▸ TEXT SEGMENT:
================================
Beyond this fact, there are strong reasons to have a well-managed video strategy. Videos created by students and educators are valuable instructional assets but are easily lost when they are left unmanaged. There may also be privacy and compliance issues, particularly when minors, health information, or research subjects are involved. Copyright is another consideration, both with regard to your organization’s intellectual property rights and the proper stewardship of content that is licensed or utilized under fair use provisions. Simply put, if there is a video being used—and there most certainly is—it’s in your best interest to support and manage its creation, storage, distribution, and use. That’s where an online video platform (OVP) comes in.

This guide is intended to alert you to critical factors to consider when evaluating OVPs, from important platform features to the health and stability of your vendor.

Making a Wise Investment

An online video platform is a long-term investment and should be treated with the same kind of planning and consideration afforded other enterprise-level platforms. You want to choose a platform you can adopt and use for 5 to 10 years or more, one that will grow with your needs and keep pace with the online video marketplace.

Whether you choose to self-host or go to the cloud will impact your IT infrastructure—this might include new hardware, demands on your network, and additional labor from your IT staff. On top of that, it takes time and effort to create policies and workflows, train users, administer the platform, and make it work with other enterprise systems.
================================
▸ ACTIVITY: Carry on the guide to evaluating online video platforms, picking up right after its final sentence.

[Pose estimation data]
================================
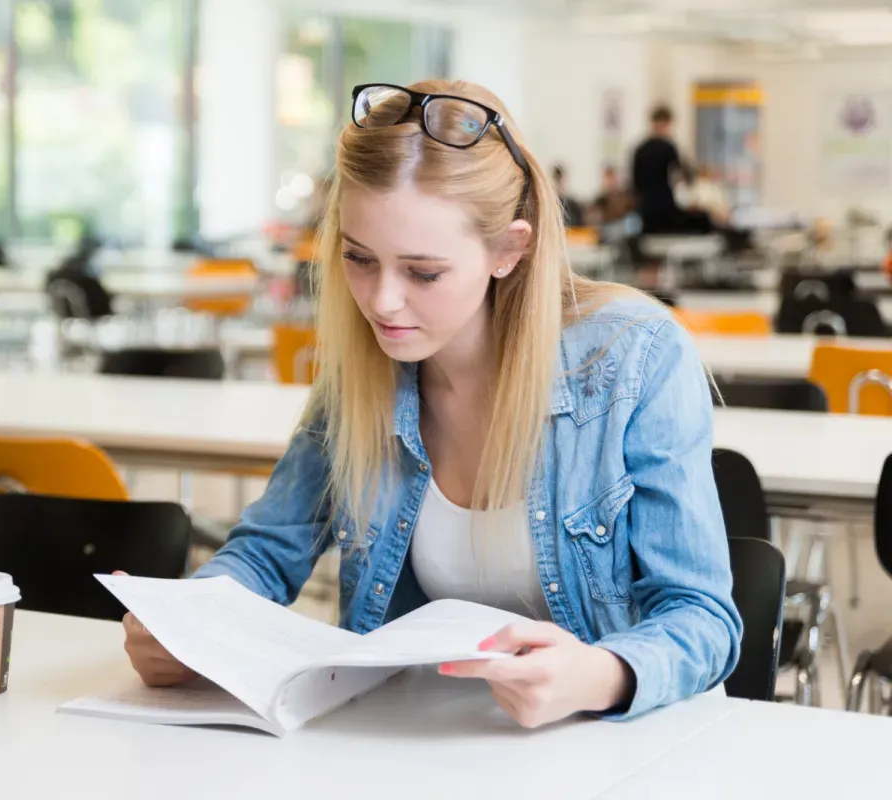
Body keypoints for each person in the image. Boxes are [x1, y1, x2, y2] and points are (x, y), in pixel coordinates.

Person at [122, 79, 741, 728]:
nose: (381, 301)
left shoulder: (634, 357)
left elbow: (701, 618)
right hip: (425, 745)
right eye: (359, 259)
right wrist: (188, 623)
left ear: (509, 250)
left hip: (620, 746)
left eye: (423, 272)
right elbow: (266, 551)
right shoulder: (366, 369)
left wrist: (599, 675)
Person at [630, 106, 711, 235]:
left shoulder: (640, 149)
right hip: (665, 206)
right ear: (666, 124)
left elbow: (635, 182)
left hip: (646, 210)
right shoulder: (668, 148)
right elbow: (682, 174)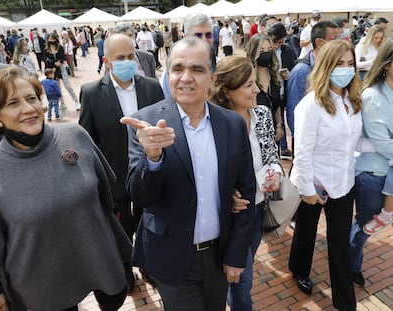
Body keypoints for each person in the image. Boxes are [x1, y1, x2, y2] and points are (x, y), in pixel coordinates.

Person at [0, 66, 132, 310]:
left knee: (114, 299)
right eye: (13, 103)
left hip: (97, 261)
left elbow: (107, 196)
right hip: (40, 284)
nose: (28, 109)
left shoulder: (75, 135)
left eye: (31, 98)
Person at [121, 36, 257, 311]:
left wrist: (237, 253)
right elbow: (140, 196)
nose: (186, 78)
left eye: (197, 70)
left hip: (219, 255)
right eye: (178, 69)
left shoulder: (231, 124)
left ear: (212, 77)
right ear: (167, 73)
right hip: (172, 257)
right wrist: (152, 158)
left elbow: (247, 193)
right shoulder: (146, 122)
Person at [78, 33, 164, 292]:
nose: (128, 62)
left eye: (131, 56)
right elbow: (87, 139)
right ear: (106, 61)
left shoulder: (151, 86)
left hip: (148, 172)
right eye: (120, 58)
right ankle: (126, 269)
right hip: (114, 179)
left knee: (148, 223)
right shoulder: (91, 93)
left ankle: (149, 266)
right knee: (122, 228)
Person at [289, 40, 362, 311]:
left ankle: (345, 304)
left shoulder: (351, 101)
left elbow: (353, 142)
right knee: (306, 232)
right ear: (326, 66)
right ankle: (299, 269)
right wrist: (307, 190)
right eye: (339, 64)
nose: (345, 69)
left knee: (339, 243)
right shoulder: (312, 105)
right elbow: (303, 151)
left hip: (344, 183)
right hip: (315, 183)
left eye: (350, 63)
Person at [209, 56, 281, 311]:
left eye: (255, 83)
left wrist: (275, 174)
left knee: (239, 276)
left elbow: (272, 154)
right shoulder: (214, 124)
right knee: (243, 279)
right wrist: (226, 196)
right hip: (233, 217)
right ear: (227, 91)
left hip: (258, 210)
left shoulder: (261, 114)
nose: (257, 90)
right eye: (249, 85)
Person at [350, 38, 393, 287]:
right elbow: (381, 142)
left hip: (386, 169)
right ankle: (350, 265)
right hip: (372, 172)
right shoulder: (373, 96)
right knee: (364, 224)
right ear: (387, 64)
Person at [286, 21, 339, 140]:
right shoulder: (301, 71)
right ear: (320, 42)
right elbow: (294, 110)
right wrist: (302, 139)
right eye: (334, 39)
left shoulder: (336, 67)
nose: (338, 44)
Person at [160, 12, 216, 99]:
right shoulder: (173, 69)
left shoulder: (223, 65)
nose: (204, 39)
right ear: (186, 37)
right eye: (198, 35)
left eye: (208, 35)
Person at [267, 21, 297, 159]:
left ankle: (285, 147)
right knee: (275, 122)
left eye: (280, 42)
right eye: (276, 42)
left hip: (285, 91)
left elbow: (293, 67)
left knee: (285, 119)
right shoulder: (266, 51)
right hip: (271, 93)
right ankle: (279, 148)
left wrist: (288, 74)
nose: (277, 44)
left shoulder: (287, 50)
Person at [246, 33, 284, 143]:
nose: (266, 54)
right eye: (262, 51)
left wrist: (279, 125)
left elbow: (276, 104)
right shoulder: (247, 77)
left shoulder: (275, 76)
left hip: (272, 135)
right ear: (254, 52)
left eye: (269, 50)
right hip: (252, 134)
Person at [44, 32, 80, 111]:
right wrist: (53, 64)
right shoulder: (46, 50)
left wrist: (59, 62)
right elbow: (45, 60)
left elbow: (63, 57)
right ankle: (62, 103)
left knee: (68, 86)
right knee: (58, 88)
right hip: (52, 70)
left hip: (62, 68)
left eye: (53, 39)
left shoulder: (59, 47)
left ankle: (76, 102)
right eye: (50, 39)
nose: (52, 40)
================================
▸ ANSWER FOR THIS EXERCISE:
This is not an effort you want to repeat often. Moreover, there are costs associated with switching OVPs. Although online video is converging toward open standards, changing platforms requires moving asset catalogs between databases—rarely a straightforward task. While the codecs and formats of individual video assets might be broadly cross-compatible, the synchronization metadata that drives rich lecture capture presentations that combine video with slides, or other interactive elements, might not transfer so easily.

While features and pricing are often the first factors that catch your eye, making a good medium- to long-term choice requires a careful assessment of the companies behind the platforms you’re considering.

We can’t predict the future, but there are indicators of longevity to look for. First, consider how long the company has been in business, how long it has been offering an OVP product, and how long it has been serving the education vertical. While a longer-standing company would seem best, weigh this against the state of the company’s current product. Is it a lumbering giant resting on an installed customer base, or does it continue to innovate?

Because online video is a dynamic industry, don’t count out recent entrants, but do some homework. Get to know management teams and find out what their industry background is. Learn how much investment or market capitalization the company has.

The company’s experience with education clients is a consideration. A bigger company with few or no education clients might not understand your organization’s needs fully, and might be less motivated to customize a solution.

Your research should also include expert opinion and analysis. Read up on news and reviews of OVPs on StreamingMedia.com. If you can’t find any mentions of a particular platform there, ask the vendor why.

Assess Your Needs

The best OVP for your organization depends on your specific needs. Know what they are.

ASSESSING SCALE

How many instructors, students, and staff will you need to serve with the platform? Depending on your organization, this might include everyone at your school or company, or just a subset.

Next, figure out how many users will be creating video, and how many will primarily be consuming content. In many enterprise learning contexts there are only a few producers serving thousands of employee viewers, whereas a large university could allow thousands of students to upload and share content as part of curricular requirements. This distinction cannot be overlooked, and should narrow your candidate pool.

You should also know how many video assets you need to store right now, and the overall data footprint. Then assess how much new video is created and ingested every year, and how it will increase. Keep in mind that having an OVP probably will encourage the use of even more video, so don’t be too conservative in your estimates.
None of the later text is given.